- _Listed records_:
—————

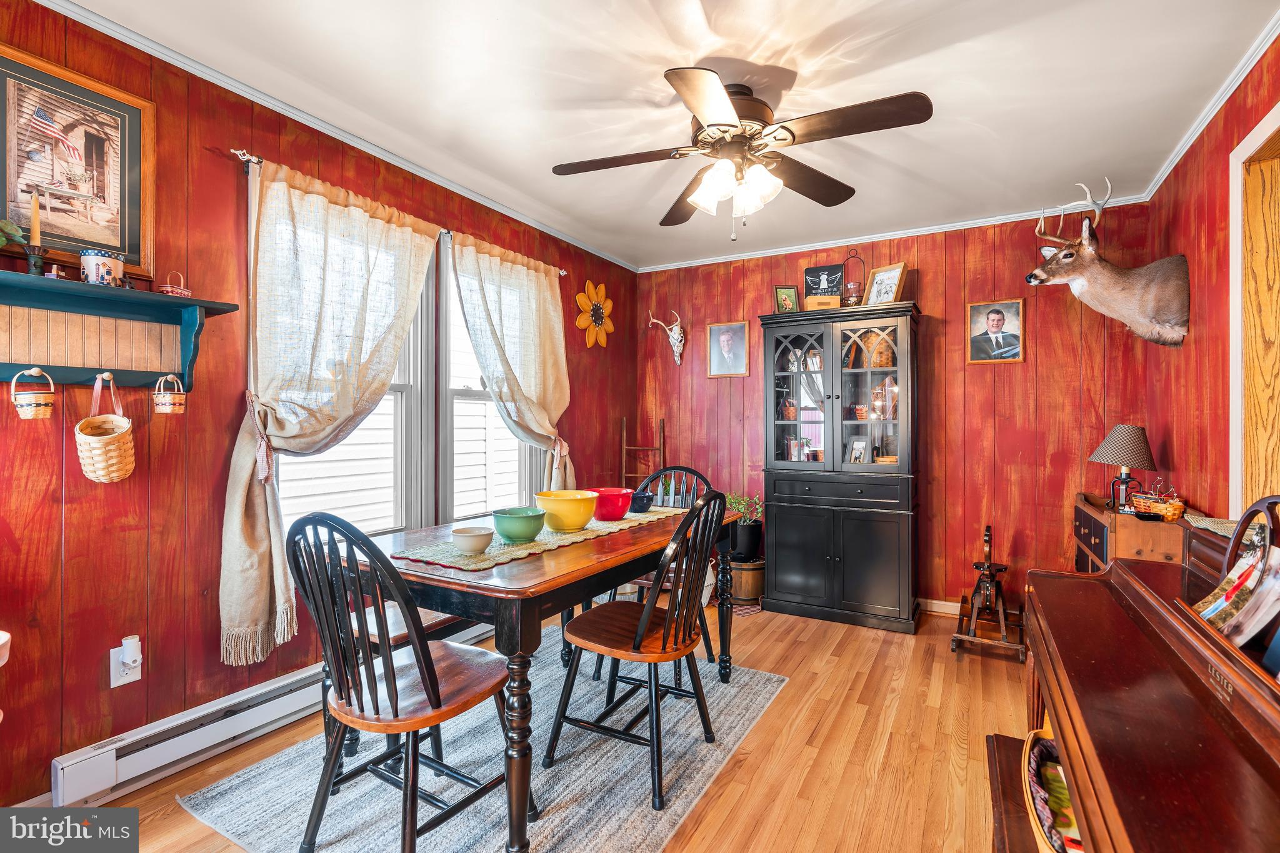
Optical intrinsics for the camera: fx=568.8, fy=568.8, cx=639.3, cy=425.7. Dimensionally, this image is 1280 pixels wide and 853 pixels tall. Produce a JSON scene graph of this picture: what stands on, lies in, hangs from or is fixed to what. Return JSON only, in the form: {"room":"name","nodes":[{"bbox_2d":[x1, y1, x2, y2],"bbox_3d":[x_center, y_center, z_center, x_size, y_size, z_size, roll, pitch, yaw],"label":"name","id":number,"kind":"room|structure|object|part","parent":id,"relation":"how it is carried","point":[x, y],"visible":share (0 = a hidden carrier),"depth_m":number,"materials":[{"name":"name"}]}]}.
{"room":"dining room","nodes":[
{"label":"dining room","id":0,"kind":"room"},
{"bbox_2d":[0,1,634,808],"bbox_3d":[-1.289,-0.056,2.676,0.139,2.506,4.873,0,0,30],"label":"left wall","id":1,"kind":"structure","parent":0,"point":[81,476],"depth_m":1.97,"materials":[{"name":"red wood"}]},
{"bbox_2d":[0,42,154,281],"bbox_3d":[-1.764,-0.784,1.691,0.025,0.588,0.500,0,0,30],"label":"framed picture","id":2,"kind":"object","parent":1,"relation":"attached to","point":[136,247],"visible":0.98,"depth_m":1.74},
{"bbox_2d":[0,271,237,391],"bbox_3d":[-1.715,-0.262,1.642,0.215,0.294,0.867,0,0,30],"label":"wall shelf","id":3,"kind":"object","parent":1,"relation":"attached to","point":[1,369],"visible":0.98,"depth_m":1.75,"materials":[{"name":"wood"}]},
{"bbox_2d":[0,218,26,248],"bbox_3d":[-1.782,-0.517,1.512,0.169,0.167,0.200,0,0,30],"label":"plant","id":4,"kind":"object","parent":3,"relation":"on","point":[4,240],"visible":1,"depth_m":1.56,"materials":[{"name":"green plant"}]},
{"bbox_2d":[10,366,55,419],"bbox_3d":[-1.712,-0.090,1.609,0.094,0.148,0.092,0,0,30],"label":"hanging basket","id":5,"kind":"object","parent":3,"relation":"hanging from","point":[31,409],"visible":0.98,"depth_m":1.59,"materials":[{"name":"wicker"}]},
{"bbox_2d":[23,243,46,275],"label":"candle holder","id":6,"kind":"object","parent":3,"relation":"on","point":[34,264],"visible":0.79,"depth_m":1.60,"materials":[{"name":"black"}]},
{"bbox_2d":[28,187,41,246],"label":"candle","id":7,"kind":"object","parent":6,"relation":"in","point":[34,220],"visible":0.94,"depth_m":1.60,"materials":[{"name":"wax"}]},
{"bbox_2d":[80,248,124,286],"bbox_3d":[-1.632,-0.468,1.732,0.105,0.111,0.105,0,0,30],"label":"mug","id":8,"kind":"object","parent":3,"relation":"on","point":[94,272],"visible":0.96,"depth_m":1.70,"materials":[{"name":"ceramic"}]},
{"bbox_2d":[76,375,135,483],"bbox_3d":[-1.646,0.015,1.759,0.174,0.323,0.143,0,0,30],"label":"hanging basket","id":9,"kind":"object","parent":3,"relation":"hanging from","point":[101,474],"visible":0.98,"depth_m":1.73,"materials":[{"name":"beige wicker"}]},
{"bbox_2d":[151,373,186,415],"bbox_3d":[-1.542,-0.101,1.867,0.088,0.131,0.088,0,0,30],"label":"hanging basket","id":10,"kind":"object","parent":3,"relation":"hanging from","point":[166,404],"visible":0.97,"depth_m":1.84,"materials":[{"name":"wicker"}]},
{"bbox_2d":[157,271,191,296],"bbox_3d":[-1.531,-0.463,1.875,0.072,0.089,0.090,0,0,4],"label":"small basket","id":11,"kind":"object","parent":3,"relation":"on","point":[179,292],"visible":0.92,"depth_m":1.86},
{"bbox_2d":[111,642,142,688],"bbox_3d":[-1.654,0.764,1.842,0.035,0.136,0.074,0,0,30],"label":"wall outlet","id":12,"kind":"object","parent":1,"relation":"attached to","point":[111,655],"visible":0.69,"depth_m":1.83,"materials":[{"name":"white plastic"}]},
{"bbox_2d":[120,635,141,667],"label":"plug-in device","id":13,"kind":"object","parent":12,"relation":"attached to","point":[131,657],"visible":0.98,"depth_m":1.82,"materials":[{"name":"white plastic"}]},
{"bbox_2d":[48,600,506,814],"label":"baseboard heater","id":14,"kind":"object","parent":1,"relation":"attached to","point":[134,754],"visible":0.75,"depth_m":1.97,"materials":[{"name":"white metal"}]},
{"bbox_2d":[27,0,641,271],"bbox_3d":[-1.153,-1.255,2.711,0.052,0.057,4.543,0,0,30],"label":"crown molding","id":15,"kind":"structure","parent":1,"relation":"attached to","point":[489,205],"depth_m":2.28,"materials":[{"name":"white paint"}]},
{"bbox_2d":[253,156,546,541],"bbox_3d":[-1.098,-0.188,2.966,0.154,1.590,1.849,0,0,30],"label":"window","id":16,"kind":"structure","parent":1,"relation":"in","point":[392,525],"depth_m":2.90,"materials":[{"name":"white"}]},
{"bbox_2d":[233,147,568,277],"bbox_3d":[-1.032,-1.009,2.929,0.109,0.048,1.915,0,0,30],"label":"curtain rod","id":17,"kind":"object","parent":1,"relation":"attached to","point":[246,155],"visible":0.42,"depth_m":2.31,"materials":[{"name":"silver metal"}]},
{"bbox_2d":[221,150,443,664],"bbox_3d":[-1.209,-0.073,2.399,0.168,1.891,0.933,0,0,30],"label":"curtain","id":18,"kind":"object","parent":17,"relation":"hanging from","point":[236,535],"visible":0.89,"depth_m":2.21,"materials":[{"name":"fabric"}]},
{"bbox_2d":[447,232,571,500],"bbox_3d":[-0.690,-0.024,3.320,0.149,2.011,0.954,0,0,30],"label":"curtain","id":19,"kind":"object","parent":17,"relation":"hanging from","point":[549,386],"visible":0.83,"depth_m":3.30,"materials":[{"name":"fabric"}]},
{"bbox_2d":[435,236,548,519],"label":"window","id":20,"kind":"structure","parent":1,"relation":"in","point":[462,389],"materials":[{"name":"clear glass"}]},
{"bbox_2d":[574,280,615,347],"bbox_3d":[-0.301,-0.794,4.061,0.060,0.484,0.487,0,0,30],"label":"decoration","id":21,"kind":"object","parent":1,"relation":"attached to","point":[599,314],"visible":0.99,"depth_m":4.03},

—————

Every line above should be output exactly, except for the pictures.

Optical intrinsics for the camera: fx=568.8, fy=568.8, cx=639.3, cy=425.7. Dimensionally, this image is 1280 pixels wide and 853 pixels tall. Produce a JSON scene graph of this picture: what stands on, lies in, hangs from or is fixed to what. Return JSON only, in the form: {"room":"name","nodes":[{"bbox_2d":[x1, y1, x2, y2],"bbox_3d":[x_center, y_center, z_center, x_size, y_size, z_size, roll, pitch, yaw],"label":"name","id":number,"kind":"room|structure|object|part","parent":id,"relation":"how it is carried","point":[x, y],"visible":share (0 = a hidden carrier),"depth_m":number,"materials":[{"name":"name"}]}]}.
{"room":"dining room","nodes":[
{"label":"dining room","id":0,"kind":"room"},
{"bbox_2d":[0,1,634,808],"bbox_3d":[-1.289,-0.056,2.676,0.139,2.506,4.873,0,0,30],"label":"left wall","id":1,"kind":"structure","parent":0,"point":[81,476],"depth_m":1.97,"materials":[{"name":"red wood"}]},
{"bbox_2d":[0,42,154,281],"bbox_3d":[-1.764,-0.784,1.691,0.025,0.588,0.500,0,0,30],"label":"framed picture","id":2,"kind":"object","parent":1,"relation":"attached to","point":[136,247],"visible":0.98,"depth_m":1.74},
{"bbox_2d":[0,271,237,391],"bbox_3d":[-1.715,-0.262,1.642,0.215,0.294,0.867,0,0,30],"label":"wall shelf","id":3,"kind":"object","parent":1,"relation":"attached to","point":[1,369],"visible":0.98,"depth_m":1.75,"materials":[{"name":"wood"}]},
{"bbox_2d":[0,218,26,248],"bbox_3d":[-1.782,-0.517,1.512,0.169,0.167,0.200,0,0,30],"label":"plant","id":4,"kind":"object","parent":3,"relation":"on","point":[4,240],"visible":1,"depth_m":1.56,"materials":[{"name":"green plant"}]},
{"bbox_2d":[10,366,55,419],"bbox_3d":[-1.712,-0.090,1.609,0.094,0.148,0.092,0,0,30],"label":"hanging basket","id":5,"kind":"object","parent":3,"relation":"hanging from","point":[31,409],"visible":0.98,"depth_m":1.59,"materials":[{"name":"wicker"}]},
{"bbox_2d":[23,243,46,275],"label":"candle holder","id":6,"kind":"object","parent":3,"relation":"on","point":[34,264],"visible":0.79,"depth_m":1.60,"materials":[{"name":"black"}]},
{"bbox_2d":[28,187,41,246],"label":"candle","id":7,"kind":"object","parent":6,"relation":"in","point":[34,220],"visible":0.94,"depth_m":1.60,"materials":[{"name":"wax"}]},
{"bbox_2d":[80,248,124,286],"bbox_3d":[-1.632,-0.468,1.732,0.105,0.111,0.105,0,0,30],"label":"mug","id":8,"kind":"object","parent":3,"relation":"on","point":[94,272],"visible":0.96,"depth_m":1.70,"materials":[{"name":"ceramic"}]},
{"bbox_2d":[76,375,135,483],"bbox_3d":[-1.646,0.015,1.759,0.174,0.323,0.143,0,0,30],"label":"hanging basket","id":9,"kind":"object","parent":3,"relation":"hanging from","point":[101,474],"visible":0.98,"depth_m":1.73,"materials":[{"name":"beige wicker"}]},
{"bbox_2d":[151,373,186,415],"bbox_3d":[-1.542,-0.101,1.867,0.088,0.131,0.088,0,0,30],"label":"hanging basket","id":10,"kind":"object","parent":3,"relation":"hanging from","point":[166,404],"visible":0.97,"depth_m":1.84,"materials":[{"name":"wicker"}]},
{"bbox_2d":[157,271,191,296],"bbox_3d":[-1.531,-0.463,1.875,0.072,0.089,0.090,0,0,4],"label":"small basket","id":11,"kind":"object","parent":3,"relation":"on","point":[179,292],"visible":0.92,"depth_m":1.86},
{"bbox_2d":[111,642,142,688],"bbox_3d":[-1.654,0.764,1.842,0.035,0.136,0.074,0,0,30],"label":"wall outlet","id":12,"kind":"object","parent":1,"relation":"attached to","point":[111,655],"visible":0.69,"depth_m":1.83,"materials":[{"name":"white plastic"}]},
{"bbox_2d":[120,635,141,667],"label":"plug-in device","id":13,"kind":"object","parent":12,"relation":"attached to","point":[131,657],"visible":0.98,"depth_m":1.82,"materials":[{"name":"white plastic"}]},
{"bbox_2d":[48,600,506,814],"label":"baseboard heater","id":14,"kind":"object","parent":1,"relation":"attached to","point":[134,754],"visible":0.75,"depth_m":1.97,"materials":[{"name":"white metal"}]},
{"bbox_2d":[27,0,641,271],"bbox_3d":[-1.153,-1.255,2.711,0.052,0.057,4.543,0,0,30],"label":"crown molding","id":15,"kind":"structure","parent":1,"relation":"attached to","point":[489,205],"depth_m":2.28,"materials":[{"name":"white paint"}]},
{"bbox_2d":[253,156,546,541],"bbox_3d":[-1.098,-0.188,2.966,0.154,1.590,1.849,0,0,30],"label":"window","id":16,"kind":"structure","parent":1,"relation":"in","point":[392,525],"depth_m":2.90,"materials":[{"name":"white"}]},
{"bbox_2d":[233,147,568,277],"bbox_3d":[-1.032,-1.009,2.929,0.109,0.048,1.915,0,0,30],"label":"curtain rod","id":17,"kind":"object","parent":1,"relation":"attached to","point":[246,155],"visible":0.42,"depth_m":2.31,"materials":[{"name":"silver metal"}]},
{"bbox_2d":[221,150,443,664],"bbox_3d":[-1.209,-0.073,2.399,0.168,1.891,0.933,0,0,30],"label":"curtain","id":18,"kind":"object","parent":17,"relation":"hanging from","point":[236,535],"visible":0.89,"depth_m":2.21,"materials":[{"name":"fabric"}]},
{"bbox_2d":[447,232,571,500],"bbox_3d":[-0.690,-0.024,3.320,0.149,2.011,0.954,0,0,30],"label":"curtain","id":19,"kind":"object","parent":17,"relation":"hanging from","point":[549,386],"visible":0.83,"depth_m":3.30,"materials":[{"name":"fabric"}]},
{"bbox_2d":[435,236,548,519],"label":"window","id":20,"kind":"structure","parent":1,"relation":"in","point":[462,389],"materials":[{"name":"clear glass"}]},
{"bbox_2d":[574,280,615,347],"bbox_3d":[-0.301,-0.794,4.061,0.060,0.484,0.487,0,0,30],"label":"decoration","id":21,"kind":"object","parent":1,"relation":"attached to","point":[599,314],"visible":0.99,"depth_m":4.03},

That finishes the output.